Vara is a recipient of the O. Henry Award for her fiction writing, and has published stories in Tin House, ZYZZYVA, among other publications. She studied writing at Stanford University and the Iowa Writers Workshop.
M.E. Kabul writes in the journal, Network World of Vara's reportage on corporate computer systems.
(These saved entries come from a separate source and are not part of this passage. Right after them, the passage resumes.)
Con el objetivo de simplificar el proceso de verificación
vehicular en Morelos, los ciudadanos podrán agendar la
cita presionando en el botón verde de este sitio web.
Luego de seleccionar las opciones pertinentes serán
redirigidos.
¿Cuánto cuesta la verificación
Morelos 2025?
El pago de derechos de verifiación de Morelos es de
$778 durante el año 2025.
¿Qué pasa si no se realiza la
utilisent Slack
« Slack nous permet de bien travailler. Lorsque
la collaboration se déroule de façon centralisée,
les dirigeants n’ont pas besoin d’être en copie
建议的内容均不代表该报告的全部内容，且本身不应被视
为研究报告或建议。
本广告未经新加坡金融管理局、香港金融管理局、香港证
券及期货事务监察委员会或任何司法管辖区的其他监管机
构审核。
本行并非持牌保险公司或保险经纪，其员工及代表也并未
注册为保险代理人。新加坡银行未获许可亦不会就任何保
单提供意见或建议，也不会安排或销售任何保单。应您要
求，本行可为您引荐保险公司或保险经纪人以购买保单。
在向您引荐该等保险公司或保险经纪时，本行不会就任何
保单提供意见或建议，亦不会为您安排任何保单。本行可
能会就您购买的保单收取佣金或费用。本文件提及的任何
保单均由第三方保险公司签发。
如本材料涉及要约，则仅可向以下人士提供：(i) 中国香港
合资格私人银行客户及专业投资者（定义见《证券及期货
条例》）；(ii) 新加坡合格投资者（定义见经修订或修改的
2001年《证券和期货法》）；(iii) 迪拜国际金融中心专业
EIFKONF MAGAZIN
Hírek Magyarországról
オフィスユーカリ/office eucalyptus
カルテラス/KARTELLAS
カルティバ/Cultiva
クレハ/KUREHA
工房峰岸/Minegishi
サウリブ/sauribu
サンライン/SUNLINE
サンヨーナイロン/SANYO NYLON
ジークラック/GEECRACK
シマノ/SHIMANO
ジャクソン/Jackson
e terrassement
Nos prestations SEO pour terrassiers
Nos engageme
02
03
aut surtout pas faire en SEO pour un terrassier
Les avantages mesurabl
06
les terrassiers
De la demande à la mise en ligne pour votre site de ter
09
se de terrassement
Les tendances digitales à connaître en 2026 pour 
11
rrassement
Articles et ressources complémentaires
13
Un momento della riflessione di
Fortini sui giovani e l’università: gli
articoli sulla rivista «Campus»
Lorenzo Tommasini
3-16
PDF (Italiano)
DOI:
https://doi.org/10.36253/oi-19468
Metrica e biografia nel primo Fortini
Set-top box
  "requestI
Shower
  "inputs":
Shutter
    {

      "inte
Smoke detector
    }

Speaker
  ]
Vauhini Vara reading "We Were Here" for ZYZZYVA
Early life
Born in Regina, Saskatchewan, Canada, Vauhini Vara was raised in Prince Albert, Saskatchewan (Canada) and in Oklahoma City and Seattle in the United States.
Awards and honors
In 2015 Vara received the O. Henry Award for writing, for her story, I, Buffalo. In 2013 she received a McDowell Colony fellowship, and a grant from the Rona Jaffe Foundation. Vara received awards for her journalism from the Samuel I. Newhouse Foundation, the Society of Professional Journalists, and the Northwest Journalists of Color.